REQUIREMENT 1
Repeat the part of the fishing report below, everything from "Doug Elliott, who" down to "so to speak.".

SOURCE TEXT
Whereas lightning trout are brightly colored, thunder trout--a cross between lightning and regular rainbows--are tannish in the water and silvery when removed, with red horizontal stripes.
Both are products of Mt. Lassen Trout Farm in Northern California, where abnormally large and strangely colored fish are grown as specialty items for those willing to pay for them.
Doug Elliott, who runs the SARL and Corona concessions, spends $750,000 on Mt. Lassen-raised fish--including many topping 20 pounds--and hopes the newest addition will help steal some of the competition’s thunder, so to speak.
SALTWATER NEWS
* Billfish boom: Some of our wintry weather reached all the way down the Baja California peninsula to Cabo San Lucas, where an incredible marlin bite appears to have weathered the storm.
“It was really windy and cold [Wednesday], despite being sunny, but only one boat was skunked, as the anglers turned back early,” said Tracy Ehrenberg of the Pisces Fleet. “The others averaged one marlin and one dorado.”
The stripers, corralling schools of mackerel and swilling shrimp, until midweek were being found in great abundance and boats fishing only a mile offshore were posting a ridiculous average of two-six marlin per trip. The Pisces Fleet posted a 100% success rate in a week ending last Friday, its anglers bringing to leader 108 stripers, releasing all but one.
Ehrenberg said that while the bite was down at mid-week, there were no immediate signs of a mass marlin exodus.
* Albacore score: The longfin craze has long subsided but the fish are popping up in sizable schools over a wide area beginning about 120 miles south of the border.
Private yachts running to Guadalupe Island, lures in tow, have been most successful. The yacht Hanapah out of Newport Beach got things started 12 days ago by logging 20 fish--from five up to 30 pounds--in 10 stops on the way to the island. Last weekend, the New Moon out of Avalon reported a similar count.

REQUIREMENT 2
In the listing that follows, take everything from its start down to the line containing "1) Le profil", and write those lines again with "Milieu marin" replaced by "Environnement marin" and all else unchanged.

INFORMATION SUPPLIED
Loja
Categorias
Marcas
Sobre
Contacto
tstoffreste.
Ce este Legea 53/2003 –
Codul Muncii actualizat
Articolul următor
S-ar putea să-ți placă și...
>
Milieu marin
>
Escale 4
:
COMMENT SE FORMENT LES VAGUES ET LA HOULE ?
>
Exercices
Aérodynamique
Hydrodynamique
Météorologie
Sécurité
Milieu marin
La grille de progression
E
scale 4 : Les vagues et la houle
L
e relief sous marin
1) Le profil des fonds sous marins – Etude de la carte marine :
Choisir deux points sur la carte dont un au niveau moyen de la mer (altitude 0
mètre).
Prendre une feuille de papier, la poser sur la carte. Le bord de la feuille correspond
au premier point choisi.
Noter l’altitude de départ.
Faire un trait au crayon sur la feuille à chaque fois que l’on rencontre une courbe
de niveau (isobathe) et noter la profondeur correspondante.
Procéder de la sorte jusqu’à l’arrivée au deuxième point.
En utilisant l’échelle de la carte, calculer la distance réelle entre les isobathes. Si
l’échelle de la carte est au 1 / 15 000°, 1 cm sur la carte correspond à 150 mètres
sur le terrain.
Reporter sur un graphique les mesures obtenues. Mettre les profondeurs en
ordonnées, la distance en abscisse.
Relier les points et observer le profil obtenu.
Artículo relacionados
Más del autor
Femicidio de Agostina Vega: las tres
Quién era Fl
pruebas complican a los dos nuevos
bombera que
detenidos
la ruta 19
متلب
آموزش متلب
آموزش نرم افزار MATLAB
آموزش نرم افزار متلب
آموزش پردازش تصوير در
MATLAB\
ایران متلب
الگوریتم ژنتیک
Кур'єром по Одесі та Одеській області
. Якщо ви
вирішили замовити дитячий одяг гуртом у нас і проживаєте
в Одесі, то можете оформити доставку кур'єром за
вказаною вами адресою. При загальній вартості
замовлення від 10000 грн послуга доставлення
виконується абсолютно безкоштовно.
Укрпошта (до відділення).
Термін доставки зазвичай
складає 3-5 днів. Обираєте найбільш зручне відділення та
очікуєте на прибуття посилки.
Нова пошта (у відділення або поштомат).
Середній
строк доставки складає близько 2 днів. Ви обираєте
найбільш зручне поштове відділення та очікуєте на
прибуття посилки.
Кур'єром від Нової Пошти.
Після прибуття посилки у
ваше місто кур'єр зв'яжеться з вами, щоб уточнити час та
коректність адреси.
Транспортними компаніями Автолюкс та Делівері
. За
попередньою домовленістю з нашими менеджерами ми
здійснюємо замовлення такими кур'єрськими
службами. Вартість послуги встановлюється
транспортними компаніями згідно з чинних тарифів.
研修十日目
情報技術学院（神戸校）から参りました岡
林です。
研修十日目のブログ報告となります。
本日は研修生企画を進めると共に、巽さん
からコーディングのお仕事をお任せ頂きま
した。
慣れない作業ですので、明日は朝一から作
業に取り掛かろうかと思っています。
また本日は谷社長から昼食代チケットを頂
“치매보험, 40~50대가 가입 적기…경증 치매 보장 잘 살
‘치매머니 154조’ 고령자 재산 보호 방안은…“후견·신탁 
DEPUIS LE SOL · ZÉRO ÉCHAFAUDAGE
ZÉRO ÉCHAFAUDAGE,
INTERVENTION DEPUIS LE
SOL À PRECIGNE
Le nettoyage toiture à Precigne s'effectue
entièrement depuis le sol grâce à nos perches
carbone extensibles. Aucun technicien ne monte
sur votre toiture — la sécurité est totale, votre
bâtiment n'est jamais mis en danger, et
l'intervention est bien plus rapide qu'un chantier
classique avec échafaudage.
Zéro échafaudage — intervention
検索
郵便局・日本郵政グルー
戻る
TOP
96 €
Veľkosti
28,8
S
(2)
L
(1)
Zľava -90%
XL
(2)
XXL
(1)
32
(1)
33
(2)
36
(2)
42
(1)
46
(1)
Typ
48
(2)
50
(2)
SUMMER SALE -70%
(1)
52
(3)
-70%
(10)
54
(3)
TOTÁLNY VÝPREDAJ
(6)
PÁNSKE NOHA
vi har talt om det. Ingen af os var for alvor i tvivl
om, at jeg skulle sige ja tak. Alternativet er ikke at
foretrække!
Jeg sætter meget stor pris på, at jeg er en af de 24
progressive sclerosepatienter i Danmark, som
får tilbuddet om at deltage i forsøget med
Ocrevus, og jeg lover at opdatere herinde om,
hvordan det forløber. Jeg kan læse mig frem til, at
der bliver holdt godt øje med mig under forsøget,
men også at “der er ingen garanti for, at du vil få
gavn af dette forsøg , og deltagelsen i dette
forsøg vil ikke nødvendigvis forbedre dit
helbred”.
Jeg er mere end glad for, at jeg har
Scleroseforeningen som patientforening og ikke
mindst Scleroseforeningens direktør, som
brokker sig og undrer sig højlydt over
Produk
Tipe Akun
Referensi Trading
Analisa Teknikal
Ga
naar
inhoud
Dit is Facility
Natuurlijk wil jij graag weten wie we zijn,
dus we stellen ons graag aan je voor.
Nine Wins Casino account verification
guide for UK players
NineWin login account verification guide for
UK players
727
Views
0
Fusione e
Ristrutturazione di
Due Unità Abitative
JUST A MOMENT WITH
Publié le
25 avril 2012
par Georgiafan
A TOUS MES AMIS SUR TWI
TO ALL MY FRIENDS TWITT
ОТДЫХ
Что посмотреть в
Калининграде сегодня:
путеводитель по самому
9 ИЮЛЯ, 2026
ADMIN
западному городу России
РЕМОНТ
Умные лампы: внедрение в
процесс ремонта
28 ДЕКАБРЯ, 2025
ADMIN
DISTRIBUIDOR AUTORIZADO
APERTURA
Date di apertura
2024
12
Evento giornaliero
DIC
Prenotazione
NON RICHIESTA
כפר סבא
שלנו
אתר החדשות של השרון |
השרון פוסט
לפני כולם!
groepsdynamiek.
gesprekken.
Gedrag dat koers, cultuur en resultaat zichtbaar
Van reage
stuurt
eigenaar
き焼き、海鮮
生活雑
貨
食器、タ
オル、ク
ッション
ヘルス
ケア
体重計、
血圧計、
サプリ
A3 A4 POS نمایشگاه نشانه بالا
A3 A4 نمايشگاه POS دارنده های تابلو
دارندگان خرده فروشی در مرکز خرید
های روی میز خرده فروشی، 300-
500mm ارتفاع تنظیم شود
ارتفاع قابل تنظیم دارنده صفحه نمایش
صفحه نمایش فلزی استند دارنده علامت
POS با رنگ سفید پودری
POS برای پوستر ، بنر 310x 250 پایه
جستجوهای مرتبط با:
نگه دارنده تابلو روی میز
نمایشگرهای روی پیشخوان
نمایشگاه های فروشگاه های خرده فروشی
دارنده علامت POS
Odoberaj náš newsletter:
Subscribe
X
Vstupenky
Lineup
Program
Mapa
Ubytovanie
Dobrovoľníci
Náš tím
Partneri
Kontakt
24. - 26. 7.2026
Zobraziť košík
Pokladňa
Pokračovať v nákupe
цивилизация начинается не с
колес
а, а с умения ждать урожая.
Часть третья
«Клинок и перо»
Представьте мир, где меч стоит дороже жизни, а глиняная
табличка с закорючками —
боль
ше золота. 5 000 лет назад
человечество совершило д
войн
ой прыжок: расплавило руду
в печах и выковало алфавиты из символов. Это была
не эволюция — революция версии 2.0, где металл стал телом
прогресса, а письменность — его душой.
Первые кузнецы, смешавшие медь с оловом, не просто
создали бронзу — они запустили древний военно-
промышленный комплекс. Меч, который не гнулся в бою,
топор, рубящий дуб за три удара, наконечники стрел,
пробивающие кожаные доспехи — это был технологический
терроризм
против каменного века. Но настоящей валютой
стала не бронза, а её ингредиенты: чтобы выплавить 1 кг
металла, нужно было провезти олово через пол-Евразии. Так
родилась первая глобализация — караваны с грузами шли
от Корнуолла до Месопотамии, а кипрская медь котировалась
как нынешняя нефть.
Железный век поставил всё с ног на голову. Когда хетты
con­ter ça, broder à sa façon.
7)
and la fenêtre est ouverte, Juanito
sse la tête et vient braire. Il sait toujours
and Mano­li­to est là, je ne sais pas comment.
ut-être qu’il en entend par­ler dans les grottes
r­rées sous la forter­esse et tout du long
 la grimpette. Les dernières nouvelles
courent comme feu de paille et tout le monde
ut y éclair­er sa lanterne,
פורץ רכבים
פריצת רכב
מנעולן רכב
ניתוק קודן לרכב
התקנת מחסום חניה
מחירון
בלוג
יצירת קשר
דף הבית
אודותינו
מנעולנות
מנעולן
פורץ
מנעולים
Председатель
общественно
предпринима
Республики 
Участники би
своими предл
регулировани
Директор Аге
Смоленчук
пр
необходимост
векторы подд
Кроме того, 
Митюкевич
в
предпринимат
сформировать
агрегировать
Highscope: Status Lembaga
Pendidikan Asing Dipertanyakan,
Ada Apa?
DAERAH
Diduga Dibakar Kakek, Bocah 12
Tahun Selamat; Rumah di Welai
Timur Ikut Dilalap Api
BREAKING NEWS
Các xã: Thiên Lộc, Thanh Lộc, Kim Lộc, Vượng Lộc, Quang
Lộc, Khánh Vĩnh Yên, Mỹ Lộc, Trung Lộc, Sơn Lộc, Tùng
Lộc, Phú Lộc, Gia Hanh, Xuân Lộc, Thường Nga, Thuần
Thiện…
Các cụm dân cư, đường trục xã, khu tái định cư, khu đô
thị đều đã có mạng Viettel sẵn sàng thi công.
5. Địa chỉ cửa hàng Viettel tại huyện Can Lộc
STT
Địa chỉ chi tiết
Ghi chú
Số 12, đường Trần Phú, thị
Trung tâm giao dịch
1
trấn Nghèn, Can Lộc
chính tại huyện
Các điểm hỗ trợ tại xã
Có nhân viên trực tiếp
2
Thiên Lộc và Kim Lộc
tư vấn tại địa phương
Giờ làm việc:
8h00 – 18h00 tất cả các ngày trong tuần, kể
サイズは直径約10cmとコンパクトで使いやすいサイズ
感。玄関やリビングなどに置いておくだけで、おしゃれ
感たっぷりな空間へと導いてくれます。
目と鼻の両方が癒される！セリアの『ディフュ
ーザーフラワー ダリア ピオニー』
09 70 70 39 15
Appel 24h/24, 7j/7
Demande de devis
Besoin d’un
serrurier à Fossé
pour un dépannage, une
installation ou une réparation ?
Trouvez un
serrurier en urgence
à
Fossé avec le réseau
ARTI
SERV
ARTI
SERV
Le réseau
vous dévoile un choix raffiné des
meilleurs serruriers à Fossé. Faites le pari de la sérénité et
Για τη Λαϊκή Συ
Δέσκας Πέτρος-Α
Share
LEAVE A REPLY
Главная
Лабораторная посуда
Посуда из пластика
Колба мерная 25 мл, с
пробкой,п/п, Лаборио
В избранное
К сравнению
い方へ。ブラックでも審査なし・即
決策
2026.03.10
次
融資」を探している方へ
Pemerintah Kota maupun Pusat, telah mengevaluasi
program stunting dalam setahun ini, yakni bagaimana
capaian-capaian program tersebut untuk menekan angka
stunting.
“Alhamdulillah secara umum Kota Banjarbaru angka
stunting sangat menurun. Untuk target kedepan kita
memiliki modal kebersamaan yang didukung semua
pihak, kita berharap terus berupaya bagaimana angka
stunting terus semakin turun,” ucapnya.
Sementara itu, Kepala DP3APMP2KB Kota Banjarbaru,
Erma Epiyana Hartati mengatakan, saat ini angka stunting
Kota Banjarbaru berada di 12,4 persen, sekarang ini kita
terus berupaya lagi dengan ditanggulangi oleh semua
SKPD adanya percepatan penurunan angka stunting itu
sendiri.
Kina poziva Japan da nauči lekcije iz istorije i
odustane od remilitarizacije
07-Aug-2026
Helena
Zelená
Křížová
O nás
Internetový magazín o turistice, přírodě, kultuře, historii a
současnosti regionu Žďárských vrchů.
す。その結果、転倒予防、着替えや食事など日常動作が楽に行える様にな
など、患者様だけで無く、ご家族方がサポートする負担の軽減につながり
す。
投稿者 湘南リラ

EXERCISE OUTPUT 1
Doug Elliott, who runs the SARL and Corona concessions, spends $750,000 on Mt. Lassen-raised fish--including many topping 20 pounds--and hopes the newest addition will help steal some of the competition’s thunder, so to speak.

EXERCISE OUTPUT 2
Loja
Categorias
Marcas
Sobre
Contacto
tstoffreste.
Ce este Legea 53/2003 –
Codul Muncii actualizat
Articolul următor
S-ar putea să-ți placă și...
>
Environnement marin
>
Escale 4
:
COMMENT SE FORMENT LES VAGUES ET LA HOULE ?
>
Exercices
Aérodynamique
Hydrodynamique
Météorologie
Sécurité
Environnement marin
La grille de progression
E
scale 4 : Les vagues et la houle
L
e relief sous marin
1) Le profil des fonds sous marins – Etude de la carte marine :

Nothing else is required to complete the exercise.